Stucky Pinturas de Tamayo

Stucky’s attractive yet challenging orchestral works are worth investigating

Record and Artist Details

Composer or Director: Steven Stucky

Genre:

Orchestral

Label: BIS

Media Format: CD or Download

Media Runtime: 75

Mastering:

Stereo

Catalogue Number: BISCD1622

Tracks:

Composition Artist Credit
Spirit Voices Steven Stucky, Composer
Evelyn Glennie, Percussion
Lan Shui, Conductor
Singapore Symphony Orchestra
Steven Stucky, Composer
Pinturas de Tamayo Steven Stucky, Composer
Lan Shui, Conductor
Singapore Symphony Orchestra
Steven Stucky, Composer
Concerto for Orchestra No 2 Steven Stucky, Composer
Lan Shui, Conductor
Singapore Symphony Orchestra
Steven Stucky, Composer

Although frequently acclaimed by press and public alike, Steven Stucky (60 last year) has been relatively under-represented on disc – making this BIS release the more welcome. Spirit Voices (2003) may open with a feisty solo cadenza but thereafter the relationship between percussion and orchestra is of the subtlest, with Stucky’s depiction of deities drawn from Oriental, Celtic and Amerindian cultures merging into a sequence as evocative as it is restrained. A Chicago Symphony commission, Pinturas de Tamayo (1995) draws on the more tangible imagery of Mexican artist Rufino Tamayo, but the music for the most part is hardly less understated – witness the luminous poise of “Sunset” or the rapt introspection of “The Great Galaxy” which makes for an unusually thoughtful apotheosis.

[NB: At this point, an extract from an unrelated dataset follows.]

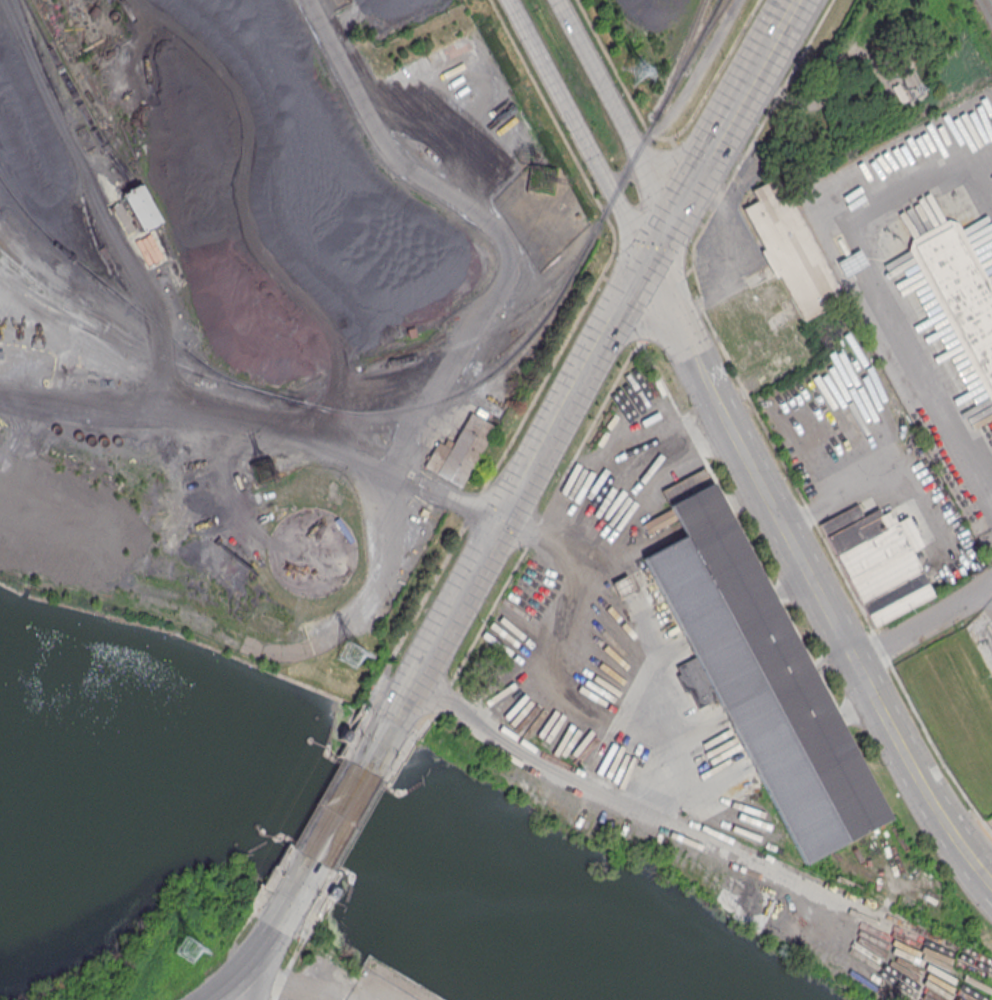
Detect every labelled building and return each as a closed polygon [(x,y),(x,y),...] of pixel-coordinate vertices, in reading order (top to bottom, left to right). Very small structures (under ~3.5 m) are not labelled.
[(773,280),(707,308),(728,358),(771,340),(760,314),(791,301),(799,322),(839,305),(784,177),(752,191),(757,202),(743,207),(773,280)] [(144,185),(135,189),(122,197),(142,232),(163,220),(144,185)] [(963,217),(914,238),(991,413),(991,282),(963,217)] [(470,412),(495,426),(460,487),(424,467),(438,441),(450,448),(470,412)] [(701,467),(656,491),(679,535),(636,557),(797,864),(884,818),(701,467)] [(821,522),(869,628),(934,598),(914,552),(923,548),(909,515),(895,522),(889,509),(879,514),(877,509),(862,516),(857,505),(821,522)]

Stucky has long been an authority on the music of Lutosπawski, and while his Second Concerto for Orchestra (2003) has none of the latter’s folk-inflected abandon in his work of that name it is not lacking in dynamism, as the “Overture (with Friends)” immediately makes plain. The “Variations”, six ternary commentaries on a limpid woodwind theme, leave the strongest impression – besides creating an expressive tension that the “Finale” disperses in an uninhibited manner. This Pulitzer Prize-winning piece was written for the Los Angeles Philharmonic but the Singapore Symphony is not wanting in virtuosity. The recorded sound serves Stucky’s fastidious orchestral sense handsomely, and those looking for contemporary music that is approachable but never facile will find undoubted rewards here.